Carsten Höller: Artist's Portfolio
(La Fábrica, 2012)
Roger Tsien, who won the Nobel Prize in Chemistry for his work with green fluorescent protein, actually wanted to be an artist; when asked why he didn’t pursue it, he replied, “lack of talent.” Since its discovery, GFP has become the prototypical media for transgenic art, familiarized by a green fluorescent rabbit named Alba that was designed by the artist Eduardo Kac. GFP is a product of nature that would exist regardless of Tsien’s studies; but if Kac hadn’t designed Alba, she wouldn’t exist. Is this why science—the most creative pursuit mankind has yet conceived—is generally considered uncreative? While art, often creative in only the most literal sense (i.e. a thing is being created), is considered creative by its very definition? A chemist may devote a lifetime to the conception, synthesis, and purification of molecules that have never existed anywhere else in the known universe and only be considered an artist in that same abstract sense that could describe a skilled orthodontist. While an artist who robotically follows the dominant trends—repeating “transgressive” ideas about gender, sexuality, community, and, dare I say it, youth—is considered creative regardless of whether their work represents the creation of anything novel. I won’t fall down a “What is art?” hole, but I think it is in examining the tenuous division between artistic and scientific creation that a viewer best understands what makes Carsten Höller’s work so exciting.
And Höller’s work is exciting. During the winter months while his retrospective Experience was on show at the New Museum, hoards of people photographed themselves next to his sculptures and set them as their Facebook user pictures. They made snarky comments about the exhibition while gazing up at advertisements on the L train; they exchanged anecdotes about the presence or lack of nudity in his sensory deprivation tank before asking whether or not it had been closed down by the Department of Health (it had). The exhibition was talked about at length, and it did exactly what the critics in their analyses claimed it did: altered consciousness, begat childlike wonder, whimsy, fantasy, and so forth. Yes, it did all those things.
Yet a scientific analysis of Höller’s work seems strangely absent. His career as a research entomologist is treated as a fun fact of his biography, never fully integrated into interpretation and criticism. It is through the scientific eye that things like Höller’s tri- and bisected fungal chimeras suddenly begin to make sense. Anyone who has gone mushroom hunting knows that all good mycophiles carry a knife (usually a curved folding blade with a stiff bristled brush on the base for dusting away soil). The knives come in handy because one of the most important features in mushroom identification is gill attachment, and the best way to examine how the gills meet the stem is to bisect the mushroom through its vertical axis.
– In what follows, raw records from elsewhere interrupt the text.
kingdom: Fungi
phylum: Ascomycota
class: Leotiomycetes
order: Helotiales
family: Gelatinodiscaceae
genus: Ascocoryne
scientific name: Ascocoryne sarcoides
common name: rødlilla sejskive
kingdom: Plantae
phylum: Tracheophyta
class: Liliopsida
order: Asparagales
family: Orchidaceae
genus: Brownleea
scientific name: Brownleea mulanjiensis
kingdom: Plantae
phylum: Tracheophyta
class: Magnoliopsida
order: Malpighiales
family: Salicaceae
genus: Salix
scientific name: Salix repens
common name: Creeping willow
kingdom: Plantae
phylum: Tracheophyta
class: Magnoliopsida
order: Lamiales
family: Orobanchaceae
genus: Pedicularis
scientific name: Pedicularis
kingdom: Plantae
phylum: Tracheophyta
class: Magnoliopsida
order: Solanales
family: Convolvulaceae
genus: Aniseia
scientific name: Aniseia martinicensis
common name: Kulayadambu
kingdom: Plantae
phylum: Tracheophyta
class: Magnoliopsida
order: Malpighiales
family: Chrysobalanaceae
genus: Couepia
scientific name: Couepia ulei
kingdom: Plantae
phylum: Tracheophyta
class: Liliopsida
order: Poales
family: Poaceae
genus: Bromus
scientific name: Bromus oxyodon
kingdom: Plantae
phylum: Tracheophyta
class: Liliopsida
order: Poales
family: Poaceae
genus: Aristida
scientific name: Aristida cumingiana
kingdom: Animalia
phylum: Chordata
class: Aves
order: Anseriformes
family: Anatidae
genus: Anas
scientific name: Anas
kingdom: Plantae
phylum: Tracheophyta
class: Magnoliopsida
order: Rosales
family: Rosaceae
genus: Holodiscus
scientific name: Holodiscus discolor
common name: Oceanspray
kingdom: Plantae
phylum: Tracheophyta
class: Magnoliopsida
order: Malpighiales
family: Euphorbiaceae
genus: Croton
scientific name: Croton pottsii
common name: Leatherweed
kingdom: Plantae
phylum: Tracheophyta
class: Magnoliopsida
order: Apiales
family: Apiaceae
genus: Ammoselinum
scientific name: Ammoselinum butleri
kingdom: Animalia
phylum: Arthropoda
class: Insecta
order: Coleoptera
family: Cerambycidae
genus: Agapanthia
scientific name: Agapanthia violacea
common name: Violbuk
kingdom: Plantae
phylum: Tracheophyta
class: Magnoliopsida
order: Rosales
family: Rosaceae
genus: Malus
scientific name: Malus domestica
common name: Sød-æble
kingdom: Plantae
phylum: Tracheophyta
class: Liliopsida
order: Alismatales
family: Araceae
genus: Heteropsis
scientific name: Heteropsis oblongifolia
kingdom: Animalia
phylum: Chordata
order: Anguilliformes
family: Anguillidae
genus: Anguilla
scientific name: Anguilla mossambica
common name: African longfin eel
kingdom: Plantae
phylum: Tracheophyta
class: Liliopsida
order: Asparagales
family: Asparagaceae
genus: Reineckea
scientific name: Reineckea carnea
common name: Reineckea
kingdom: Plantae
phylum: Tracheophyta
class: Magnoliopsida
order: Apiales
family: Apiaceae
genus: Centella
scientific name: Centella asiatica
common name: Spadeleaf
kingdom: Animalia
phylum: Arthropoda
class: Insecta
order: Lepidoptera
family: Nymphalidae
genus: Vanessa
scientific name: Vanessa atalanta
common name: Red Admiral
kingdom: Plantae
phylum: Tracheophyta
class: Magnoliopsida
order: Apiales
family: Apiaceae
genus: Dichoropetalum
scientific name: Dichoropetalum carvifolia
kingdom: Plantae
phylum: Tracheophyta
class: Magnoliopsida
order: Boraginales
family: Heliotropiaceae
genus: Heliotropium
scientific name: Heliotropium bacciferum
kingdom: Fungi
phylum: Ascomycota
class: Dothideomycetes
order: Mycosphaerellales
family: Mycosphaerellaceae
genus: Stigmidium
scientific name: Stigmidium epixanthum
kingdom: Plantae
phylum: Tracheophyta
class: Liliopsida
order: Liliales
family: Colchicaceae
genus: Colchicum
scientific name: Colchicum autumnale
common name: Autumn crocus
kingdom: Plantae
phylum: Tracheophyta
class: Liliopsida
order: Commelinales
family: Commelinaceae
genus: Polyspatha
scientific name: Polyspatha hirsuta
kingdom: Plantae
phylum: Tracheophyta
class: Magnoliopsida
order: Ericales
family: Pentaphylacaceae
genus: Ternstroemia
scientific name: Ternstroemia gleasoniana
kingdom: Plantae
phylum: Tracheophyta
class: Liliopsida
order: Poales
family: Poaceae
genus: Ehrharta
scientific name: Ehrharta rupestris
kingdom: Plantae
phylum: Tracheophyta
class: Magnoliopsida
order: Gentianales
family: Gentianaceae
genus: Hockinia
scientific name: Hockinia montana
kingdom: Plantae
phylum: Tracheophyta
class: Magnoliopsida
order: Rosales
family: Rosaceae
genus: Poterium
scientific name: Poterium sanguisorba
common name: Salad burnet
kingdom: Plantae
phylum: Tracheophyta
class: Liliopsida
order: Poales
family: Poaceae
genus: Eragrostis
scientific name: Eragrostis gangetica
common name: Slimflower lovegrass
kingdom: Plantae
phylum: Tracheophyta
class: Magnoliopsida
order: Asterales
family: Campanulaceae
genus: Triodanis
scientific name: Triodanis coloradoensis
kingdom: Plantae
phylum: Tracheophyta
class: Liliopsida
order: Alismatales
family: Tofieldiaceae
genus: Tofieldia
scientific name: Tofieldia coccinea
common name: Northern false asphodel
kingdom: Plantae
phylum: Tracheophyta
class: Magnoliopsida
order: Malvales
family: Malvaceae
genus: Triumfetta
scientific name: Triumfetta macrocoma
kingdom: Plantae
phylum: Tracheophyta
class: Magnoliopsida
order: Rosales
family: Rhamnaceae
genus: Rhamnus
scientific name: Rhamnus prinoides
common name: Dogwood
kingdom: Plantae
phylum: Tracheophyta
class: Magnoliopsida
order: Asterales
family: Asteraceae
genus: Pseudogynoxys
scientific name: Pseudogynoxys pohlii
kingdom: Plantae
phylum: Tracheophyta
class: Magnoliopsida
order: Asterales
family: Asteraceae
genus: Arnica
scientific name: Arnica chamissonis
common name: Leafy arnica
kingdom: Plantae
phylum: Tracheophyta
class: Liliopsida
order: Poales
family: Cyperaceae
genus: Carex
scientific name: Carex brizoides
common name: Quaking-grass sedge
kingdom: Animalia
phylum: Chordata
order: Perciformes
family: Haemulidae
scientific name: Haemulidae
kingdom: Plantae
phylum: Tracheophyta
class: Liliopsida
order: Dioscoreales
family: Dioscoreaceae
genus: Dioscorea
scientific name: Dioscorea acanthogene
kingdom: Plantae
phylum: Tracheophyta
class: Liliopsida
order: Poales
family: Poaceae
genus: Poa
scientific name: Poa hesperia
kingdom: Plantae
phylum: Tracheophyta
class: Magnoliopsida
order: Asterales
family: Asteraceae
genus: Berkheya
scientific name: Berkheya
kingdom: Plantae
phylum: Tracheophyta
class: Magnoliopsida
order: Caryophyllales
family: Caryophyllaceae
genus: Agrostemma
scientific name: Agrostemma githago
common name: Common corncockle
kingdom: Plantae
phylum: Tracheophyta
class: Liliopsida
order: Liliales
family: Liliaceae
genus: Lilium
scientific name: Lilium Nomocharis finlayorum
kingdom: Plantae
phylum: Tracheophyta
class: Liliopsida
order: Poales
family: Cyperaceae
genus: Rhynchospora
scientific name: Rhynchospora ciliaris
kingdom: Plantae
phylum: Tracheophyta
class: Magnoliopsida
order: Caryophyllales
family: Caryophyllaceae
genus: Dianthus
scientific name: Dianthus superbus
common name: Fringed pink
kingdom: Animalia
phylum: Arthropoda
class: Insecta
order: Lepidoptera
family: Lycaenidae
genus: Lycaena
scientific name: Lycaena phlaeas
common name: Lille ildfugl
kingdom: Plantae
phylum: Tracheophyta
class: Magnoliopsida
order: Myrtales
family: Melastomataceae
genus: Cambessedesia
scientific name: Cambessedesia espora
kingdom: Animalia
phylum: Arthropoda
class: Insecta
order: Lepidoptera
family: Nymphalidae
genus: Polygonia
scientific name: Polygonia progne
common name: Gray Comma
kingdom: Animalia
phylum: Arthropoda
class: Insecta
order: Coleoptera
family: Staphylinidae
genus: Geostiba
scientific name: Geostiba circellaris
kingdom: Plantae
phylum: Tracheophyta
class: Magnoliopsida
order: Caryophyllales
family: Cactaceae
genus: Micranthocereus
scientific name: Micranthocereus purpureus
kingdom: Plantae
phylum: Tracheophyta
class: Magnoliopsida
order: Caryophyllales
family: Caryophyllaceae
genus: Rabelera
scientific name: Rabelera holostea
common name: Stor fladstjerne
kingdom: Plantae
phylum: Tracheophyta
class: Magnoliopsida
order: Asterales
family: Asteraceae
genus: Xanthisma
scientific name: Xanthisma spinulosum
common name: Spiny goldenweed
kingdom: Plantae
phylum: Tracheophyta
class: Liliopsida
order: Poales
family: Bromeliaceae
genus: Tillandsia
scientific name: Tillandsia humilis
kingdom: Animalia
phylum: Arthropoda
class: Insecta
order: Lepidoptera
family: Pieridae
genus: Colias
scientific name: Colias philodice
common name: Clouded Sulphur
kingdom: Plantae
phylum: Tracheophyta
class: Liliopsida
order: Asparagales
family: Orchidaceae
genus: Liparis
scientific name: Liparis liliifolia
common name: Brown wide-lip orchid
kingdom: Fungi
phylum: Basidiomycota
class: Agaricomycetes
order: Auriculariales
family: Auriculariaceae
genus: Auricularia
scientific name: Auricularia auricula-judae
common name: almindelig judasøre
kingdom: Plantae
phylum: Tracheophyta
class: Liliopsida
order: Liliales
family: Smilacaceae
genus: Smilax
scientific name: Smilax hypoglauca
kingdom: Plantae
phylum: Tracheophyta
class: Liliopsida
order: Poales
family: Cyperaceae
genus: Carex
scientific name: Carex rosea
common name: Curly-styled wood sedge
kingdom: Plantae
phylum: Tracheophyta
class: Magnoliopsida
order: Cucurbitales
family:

What seems a strange abstraction in the gallery is a perfectly mundane sight on a mushroom foray.
In botany and zoology there has always been the question of how to preserve or recreate biological forms for posterity. Taxidermy is limited to preserving the gross morphology of vertebrates. Ethanol and formaldehyde preservation tends to discolor, distort, and chemically disrupt organs and soft tissue. Pressed and dried plants may maintain some of their microscopic characteristics but are otherwise dramatically altered upon dehydration. It wasn’t until the mid-19th century that the first moves toward true biological verisimilitude were made with the dermatologic wax moulages of Jules Baretta and the astonishing glass flowers of Leopold and Rudolf Blaschka.
But what about fungi? Taxonomically situated somewhere between animal and plant, fungal tissue is notoriously difficult to depict graphically. It is for that reason that field identification is something of an oral tradition, passed down from mycophile to mycophile at forays and festivals. Learning mushroom taxonomy from a photograph or watercolor is tricky and sometimes impossible. The variations in size, color, and texture are virtually endless, some fungi disintegrating the same day that they emerge from the soil, others submitting to the ravages of worms and insects or changing colors in the sun. Using combinations of polyester, polyurethane, wire, and fir wood, Höller has done a remarkable job in capturing the fungal essence with impressive anatomical verity; seven of these have been reproduced in Carsten Höller: Artist’s Portfolio. He doesn’t rely on cartoonish abstractions (viz. Murakami); in fact, one could visit his exhibitions with an Audubon field guide and recognize most of the species (Cordyceps sinensis, black morels, giant puffballs, innumerable Amanitas) with minimal effort. In “Giant Triple Mushrooms,” a dotted stem bolete, fly agaric, and ascending brackets of chicken mushrooms are fitted together in such a way as to accentuate their morphological diversity. Though displayed in a gallery, the sculptures would be equally appropriate as pedagogical tools at the Museum of Natural History.
Somewhere between GFP and Alba, the mushroom species would still exist if Höller hadn’t modeled them, but they wouldn’t be recognized as art, and that is one of the things that defines scientific creation: modeling the features of the natural world so as to better understand how they fit together.